At 450 MVA, we will likely operate the largest private substation network in the UK. This will feed our factory as well as our co-located suppliers. That power will be cheaper than a traditional arrangement via a district network operator.
Our ultimate goal is to directly connect wind farms in the North Sea to our private grid, and we’ve already started a conversation around that. Doing so would provide a wholesale green price directly powered off renewable sources, which is very exciting.
There is a gas main at the edge of the site, should we want to make use of it; but right now, our intention is not to use it. We’re also currently exploring the feasibility of using boreholes to meet our water needs rather than mains, which has quite a high associated carbon footprint. The building will also have 28 megawatt solar panels on the roof.
Current battery recycling infrastructure looks fragmented at best and ill-prepared to handle mass production. What are you doing to improve that process?
I do think the industry is lagging behind on the recycling side. There are still many unanswered questions. Will the batteries come back to us or will they go to a Battery Energy Storage [BES] business? Will the cost of batteries come down so much that it’s not worth giving them a second life in static storage and they go straight to recycling? Suffice to say, we know we want to do it and we are looking at it; but it’d be wrong for me to say we’re going to do X, Y and Z because we don’t believe those technologies are mature at the moment.
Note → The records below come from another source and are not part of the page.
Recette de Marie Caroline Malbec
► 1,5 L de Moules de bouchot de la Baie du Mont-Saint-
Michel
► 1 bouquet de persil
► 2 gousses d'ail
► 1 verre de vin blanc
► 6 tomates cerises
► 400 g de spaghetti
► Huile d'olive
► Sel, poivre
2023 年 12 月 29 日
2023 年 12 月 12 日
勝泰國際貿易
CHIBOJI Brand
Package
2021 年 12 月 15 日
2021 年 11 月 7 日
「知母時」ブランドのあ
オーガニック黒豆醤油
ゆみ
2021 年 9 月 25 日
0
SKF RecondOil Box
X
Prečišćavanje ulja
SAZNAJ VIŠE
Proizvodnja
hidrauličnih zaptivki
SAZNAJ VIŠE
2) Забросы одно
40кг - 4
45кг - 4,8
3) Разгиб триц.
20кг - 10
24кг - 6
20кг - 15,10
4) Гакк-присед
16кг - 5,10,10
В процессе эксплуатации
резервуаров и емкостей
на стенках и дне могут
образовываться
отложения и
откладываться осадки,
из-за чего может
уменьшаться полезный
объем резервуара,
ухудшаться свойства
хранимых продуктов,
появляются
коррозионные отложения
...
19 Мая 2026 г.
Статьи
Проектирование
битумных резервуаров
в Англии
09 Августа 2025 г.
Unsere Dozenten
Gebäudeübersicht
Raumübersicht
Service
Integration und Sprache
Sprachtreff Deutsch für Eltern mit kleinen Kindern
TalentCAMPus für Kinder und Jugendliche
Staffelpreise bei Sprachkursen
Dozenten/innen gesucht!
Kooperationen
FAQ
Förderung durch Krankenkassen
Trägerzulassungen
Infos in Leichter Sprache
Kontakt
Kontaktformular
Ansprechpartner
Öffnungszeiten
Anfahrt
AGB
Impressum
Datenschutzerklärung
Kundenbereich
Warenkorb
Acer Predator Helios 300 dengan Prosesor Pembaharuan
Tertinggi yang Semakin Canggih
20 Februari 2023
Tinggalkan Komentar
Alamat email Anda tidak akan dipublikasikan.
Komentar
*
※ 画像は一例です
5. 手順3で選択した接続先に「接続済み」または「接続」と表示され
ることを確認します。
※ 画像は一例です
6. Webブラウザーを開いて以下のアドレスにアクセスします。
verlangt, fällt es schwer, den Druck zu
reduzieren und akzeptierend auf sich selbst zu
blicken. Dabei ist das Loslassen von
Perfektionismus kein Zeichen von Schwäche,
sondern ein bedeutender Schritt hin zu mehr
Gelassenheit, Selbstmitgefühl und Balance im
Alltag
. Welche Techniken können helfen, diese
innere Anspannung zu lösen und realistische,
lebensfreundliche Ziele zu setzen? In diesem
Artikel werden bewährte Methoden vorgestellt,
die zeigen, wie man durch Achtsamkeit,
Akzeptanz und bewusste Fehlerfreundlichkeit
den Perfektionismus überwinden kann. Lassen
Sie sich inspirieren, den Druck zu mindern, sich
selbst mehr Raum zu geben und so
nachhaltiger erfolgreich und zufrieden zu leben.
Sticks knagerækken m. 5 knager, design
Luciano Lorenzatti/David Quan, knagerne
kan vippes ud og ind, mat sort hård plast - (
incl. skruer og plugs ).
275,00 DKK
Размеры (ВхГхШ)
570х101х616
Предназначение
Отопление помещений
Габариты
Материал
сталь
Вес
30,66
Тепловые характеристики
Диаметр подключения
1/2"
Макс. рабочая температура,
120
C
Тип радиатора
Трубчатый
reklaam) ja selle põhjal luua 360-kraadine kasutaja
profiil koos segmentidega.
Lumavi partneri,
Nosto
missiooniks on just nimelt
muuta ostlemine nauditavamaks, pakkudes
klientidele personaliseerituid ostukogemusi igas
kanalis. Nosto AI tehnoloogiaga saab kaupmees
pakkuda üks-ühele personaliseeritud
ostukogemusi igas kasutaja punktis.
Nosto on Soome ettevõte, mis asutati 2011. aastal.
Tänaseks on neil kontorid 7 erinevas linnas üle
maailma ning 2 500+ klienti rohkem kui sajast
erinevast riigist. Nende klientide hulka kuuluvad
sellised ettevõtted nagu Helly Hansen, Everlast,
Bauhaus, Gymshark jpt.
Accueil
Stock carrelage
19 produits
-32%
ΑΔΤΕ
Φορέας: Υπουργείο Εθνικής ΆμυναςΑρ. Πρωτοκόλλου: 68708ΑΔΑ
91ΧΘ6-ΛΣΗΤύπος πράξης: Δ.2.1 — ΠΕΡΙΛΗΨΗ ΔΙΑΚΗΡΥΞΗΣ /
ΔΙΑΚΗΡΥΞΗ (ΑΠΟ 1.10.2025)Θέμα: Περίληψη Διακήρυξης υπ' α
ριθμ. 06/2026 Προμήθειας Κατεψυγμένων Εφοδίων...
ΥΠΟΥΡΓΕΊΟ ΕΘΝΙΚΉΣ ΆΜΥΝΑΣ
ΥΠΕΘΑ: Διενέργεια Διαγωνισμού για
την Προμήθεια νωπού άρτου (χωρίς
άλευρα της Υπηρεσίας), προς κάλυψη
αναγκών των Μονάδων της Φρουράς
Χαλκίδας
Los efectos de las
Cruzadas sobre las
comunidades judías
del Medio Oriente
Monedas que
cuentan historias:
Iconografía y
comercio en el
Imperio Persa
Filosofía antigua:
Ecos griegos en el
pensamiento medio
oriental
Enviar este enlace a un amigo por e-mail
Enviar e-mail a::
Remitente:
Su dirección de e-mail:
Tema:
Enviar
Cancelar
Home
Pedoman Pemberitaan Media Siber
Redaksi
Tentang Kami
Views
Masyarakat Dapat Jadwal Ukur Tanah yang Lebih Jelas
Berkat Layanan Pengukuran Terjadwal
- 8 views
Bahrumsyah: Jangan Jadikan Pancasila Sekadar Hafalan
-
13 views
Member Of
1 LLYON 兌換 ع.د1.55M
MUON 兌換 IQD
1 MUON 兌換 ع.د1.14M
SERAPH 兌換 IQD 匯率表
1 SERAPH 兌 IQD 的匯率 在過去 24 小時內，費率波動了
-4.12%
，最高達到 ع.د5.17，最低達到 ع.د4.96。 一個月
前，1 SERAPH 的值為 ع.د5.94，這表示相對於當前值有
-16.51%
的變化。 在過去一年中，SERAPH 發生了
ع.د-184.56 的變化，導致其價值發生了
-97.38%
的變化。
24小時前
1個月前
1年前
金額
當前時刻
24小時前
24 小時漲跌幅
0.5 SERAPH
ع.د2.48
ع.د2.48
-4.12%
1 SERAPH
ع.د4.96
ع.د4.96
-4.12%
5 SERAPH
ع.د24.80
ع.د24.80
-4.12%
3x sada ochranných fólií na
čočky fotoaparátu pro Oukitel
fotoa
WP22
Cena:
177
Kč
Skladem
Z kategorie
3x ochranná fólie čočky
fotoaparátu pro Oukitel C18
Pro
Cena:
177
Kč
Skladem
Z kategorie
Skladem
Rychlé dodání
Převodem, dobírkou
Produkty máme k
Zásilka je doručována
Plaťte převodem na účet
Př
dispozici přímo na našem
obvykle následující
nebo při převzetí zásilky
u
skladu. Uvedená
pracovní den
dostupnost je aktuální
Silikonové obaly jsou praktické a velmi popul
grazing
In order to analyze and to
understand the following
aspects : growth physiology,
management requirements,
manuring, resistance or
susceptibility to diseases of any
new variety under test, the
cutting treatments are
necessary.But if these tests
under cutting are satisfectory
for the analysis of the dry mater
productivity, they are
Much of battery R&D is focused on power management, performance, charge time; there needs to be more effort around the recycling and reuse piece. It needs to catch up with the rest of the industry.
We’re working with partner organisations, academia and the chemical sector to create our own recycling capabilities and technology facility, the Infinity Centre. This will be a major step forward and we expect recycling to really take off once production volumes reach critical mass in the late 2020s onwards.
Additionally, there’s no accepted method of carbon mapping for the industry currently. One of the things we’re attempting to do is create one. We’ve engaged with a company and set them the brief to not only measure the carbon embedment within our factory build, but to generate a lifecycle audit methodology from raw materials through the supply chain, to manufacturing, use and back again.
You’re clearly taking a holistic approach to ESG, one based on collaboration and innovation. How is that approach mirrored in your supply chain management? If you’re serious about ESG, you have to amplify that up and down your supply chain. We believe that to be a true pioneer in not just battery cells but manufacturing generally, Britishvolt must lead by example and ensure that our supply chain is as ethical, low carbon and sustainable as possible. A great example of that is the long-term strategic partnership we’ve just entered into with Glencore, the world’s largest industrial producer and recycler of cobalt.
Cobalt is a key ingredient in electric vehicle batteries, and knowing that we are being supplied with responsible produced cobalt is a strong signal to the market that we are living by our values. We’ve even gone so far as to insist that our builder [ISG] and their principle contractor [NG Bailey] create new apprenticeships every year as part of the construction. Even though these bricklayers, plumbers and electricians will never work for Britishvolt, the building of our factory and our supplier park will create a new cohort of skilled trades people.
The message we’re saying to suppliers is to come and co-locate with us, build your factory next to ours. We’re already looking at acquiring further land parcels and we’re working closely with Advanced Northumberland and Northumberland County Council to help facilitate that. We view our suppliers as long-term strategic partners and we want them to share in the infrastructure, the cheaper electricity and the other benefits that are unlocked by being co-located.